Terrorists took over the Idlib de-escalation zone and carried out thousands of attacks in the last two months, Russia’s Foreign Ministry said in a statement, adding that the West is portraying them as “moderate opposition.”
Idlib governorate, the last stronghold of anti-government forces in Syria, saw a surge of violence by radical jihadists who have no desire for a peaceful resolution to the almost nine-year-long conflict, the Russian Foreign Ministry said on Thursday. Most of the attacks are carried out by Hayat Tahrir al-Sham, the latest iteration of al-Qaeda in Syria.
The area was proclaimed a de-escalation zone under the Russia-Turkey agreements. In mid-January, Russian and Turkish forces tried to impose a ‘regime of silence’ there, but the attacks only escalated.
In December 2019 there were over 1,400 terrorist attacks staged from Idlib, with some operations seeing the use of armor and even tanks. The scale of violence remains high, with over 1,000 attacks recorded in the last two weeks of January. Hundreds of Syrian civilians and government troops have been killed, as well as “Russian and Turkish military specialists.”
“The relocation of some armed groups out of the de-escalation zone to northeastern Syria and later to Libya has boosted the concentration of radical extremists over the boiling point,” the ministry said.

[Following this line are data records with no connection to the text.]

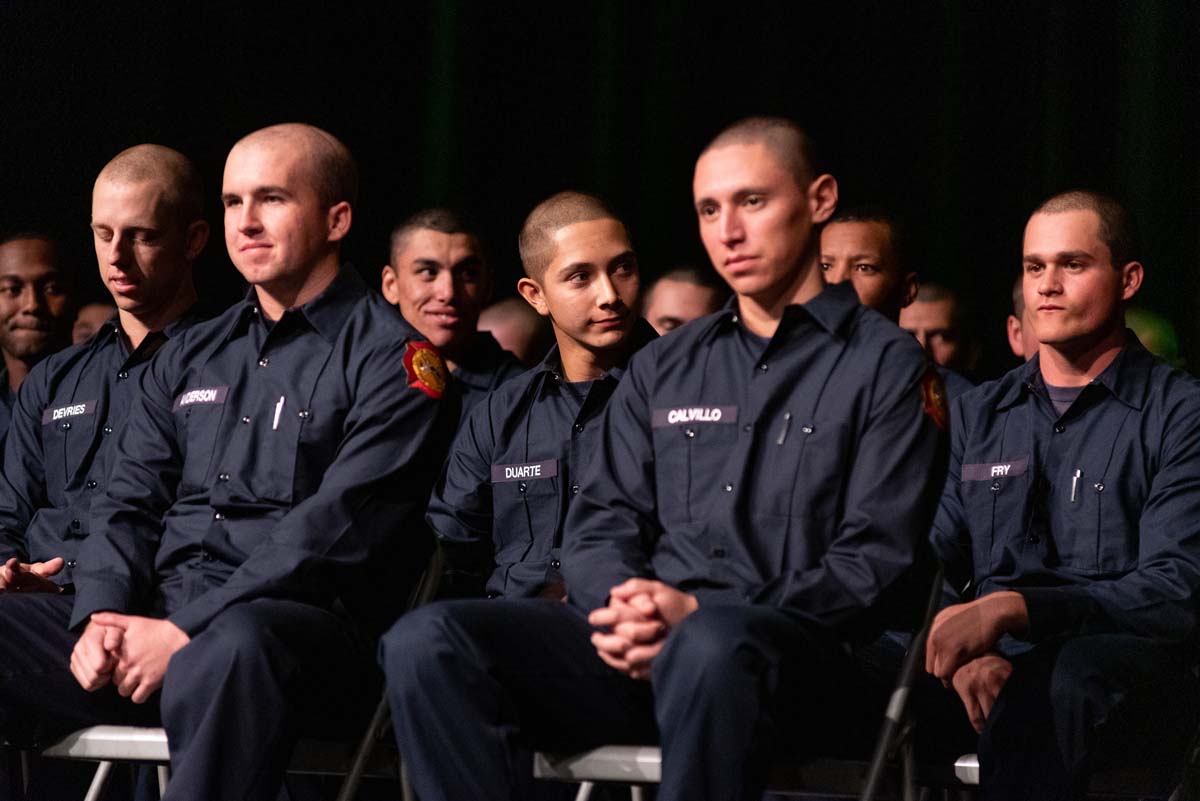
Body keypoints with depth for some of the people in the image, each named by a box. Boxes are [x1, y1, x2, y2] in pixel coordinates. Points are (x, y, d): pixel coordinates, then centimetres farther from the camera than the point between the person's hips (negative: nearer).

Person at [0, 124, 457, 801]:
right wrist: (101, 616, -4)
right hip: (155, 618, 6)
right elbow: (129, 503, 17)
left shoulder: (390, 358, 1)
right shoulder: (191, 356, 23)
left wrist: (186, 632, -17)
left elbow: (335, 530, -10)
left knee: (232, 646, -41)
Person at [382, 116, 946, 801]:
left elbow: (874, 565, -2)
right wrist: (621, 605, -7)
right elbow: (601, 521, 19)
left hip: (804, 655, -5)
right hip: (639, 653, 5)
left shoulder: (886, 366, 7)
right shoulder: (662, 369, 25)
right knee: (428, 640, -20)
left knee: (710, 647, -43)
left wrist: (703, 615, -15)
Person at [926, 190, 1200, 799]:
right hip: (995, 665, 4)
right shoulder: (977, 416, 22)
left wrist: (1011, 608, -21)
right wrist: (967, 651, -12)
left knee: (1071, 670, -41)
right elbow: (938, 562, 13)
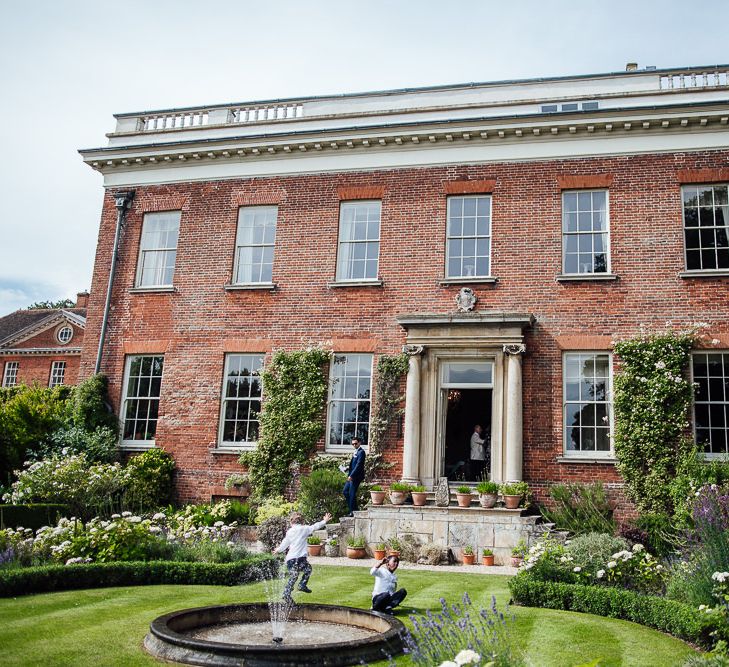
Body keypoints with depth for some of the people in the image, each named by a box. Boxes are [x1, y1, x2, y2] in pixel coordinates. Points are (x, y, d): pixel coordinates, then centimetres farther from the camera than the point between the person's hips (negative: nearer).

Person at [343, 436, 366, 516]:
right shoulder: (355, 452, 15)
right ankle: (352, 509, 19)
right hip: (352, 476, 10)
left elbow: (358, 465, -20)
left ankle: (353, 512, 4)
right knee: (345, 491, 13)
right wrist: (349, 474, 8)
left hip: (356, 476, -10)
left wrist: (351, 475, -22)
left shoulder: (361, 452, -14)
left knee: (352, 493, -5)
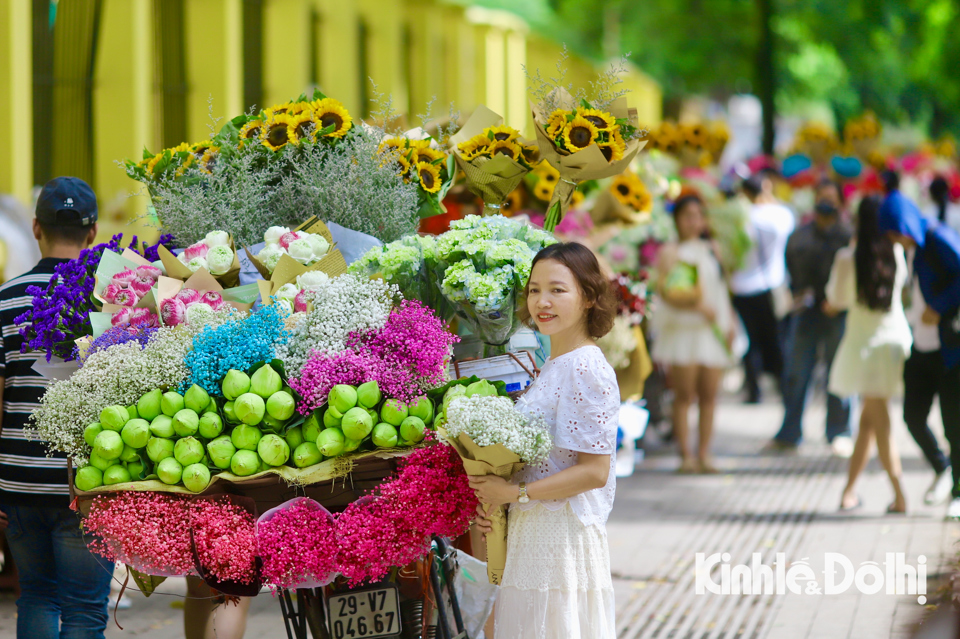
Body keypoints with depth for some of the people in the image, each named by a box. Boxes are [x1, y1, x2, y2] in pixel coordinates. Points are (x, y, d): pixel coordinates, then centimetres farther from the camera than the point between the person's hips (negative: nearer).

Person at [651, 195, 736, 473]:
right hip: (682, 329, -4)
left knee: (708, 396, 0)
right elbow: (666, 291, -11)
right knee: (684, 395, -7)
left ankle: (704, 454, 2)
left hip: (713, 330, 4)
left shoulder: (712, 251, 18)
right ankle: (685, 455, -5)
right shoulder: (670, 252, 1)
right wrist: (698, 306, -20)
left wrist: (730, 324, 11)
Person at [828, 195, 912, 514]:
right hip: (895, 336, 3)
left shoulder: (848, 258, -13)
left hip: (863, 340, -3)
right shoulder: (897, 253, -4)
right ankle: (849, 488, 16)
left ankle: (899, 495, -5)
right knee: (869, 418, 12)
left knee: (879, 419, 2)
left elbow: (835, 298, -1)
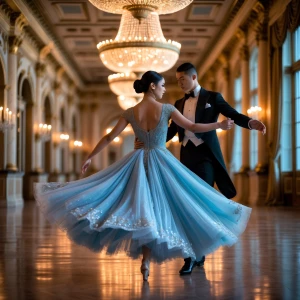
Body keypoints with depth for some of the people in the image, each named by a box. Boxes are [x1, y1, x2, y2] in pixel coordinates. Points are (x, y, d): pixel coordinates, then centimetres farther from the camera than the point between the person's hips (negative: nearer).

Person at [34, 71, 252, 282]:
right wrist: (220, 125, 8)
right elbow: (192, 127, -3)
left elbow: (109, 138, 4)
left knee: (144, 209, 9)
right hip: (162, 162, -3)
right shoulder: (166, 109, -6)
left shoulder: (130, 113, 2)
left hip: (139, 163, 3)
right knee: (160, 207, 2)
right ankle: (146, 260, -2)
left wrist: (90, 157, 13)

This situation was recently discussed during an interview with Russian Foreign Minister Sergey Lavrov. He explained that Turkey needed to separate the armed opposition it is working with from the Hayat Tahrir al-Sham terrorists, saying that it has failed to do so.
Under the Russia-Turkey agreements, Turkey is supposed to use its influence among anti-government groups to help deescalate the conflict. Russia uses its sway in Damascus to prevent a major military offensive against Idlib. Amid continued terrorist attacks, Damascus forces have been leading small-scale offensive operations.
Tensions in the region escalated this week after a Turkish military convoy came under fire from Syrian army artillery, killing several Turkish troops and triggering retaliation. It happened as Ankara moved its troops into Syria without prior notice.
President Tayyip Erdogan demanded on Wednesday that Damascus withdraw its forces from Turkish observation posts by the end of February, threatening to remove them by force otherwise.
Moscow stressed that the jihadists, who hold hostage residents of the areas they control in Idlib, remain a legitimate target for military action, especially considering that the governorate is under Syrian sovereignty.
There must be no difference of opinion about it. This is Syrian national territory, and the national government has the right and a duty to fight against the militants.
The document also condemned attempts by the West, especially the US, to portray the terrorists as “moderate opposition”, stressing that there cannot be any truce with them.
Earlier this week, following the Turkish-Syrian clash, US Secretary of State Mike Pompeo criticized the “ruthless actions” of the “Assad regime” and Russia (as well as Iran and Hezbollah) for “preventing the establishment of a ceasefire.”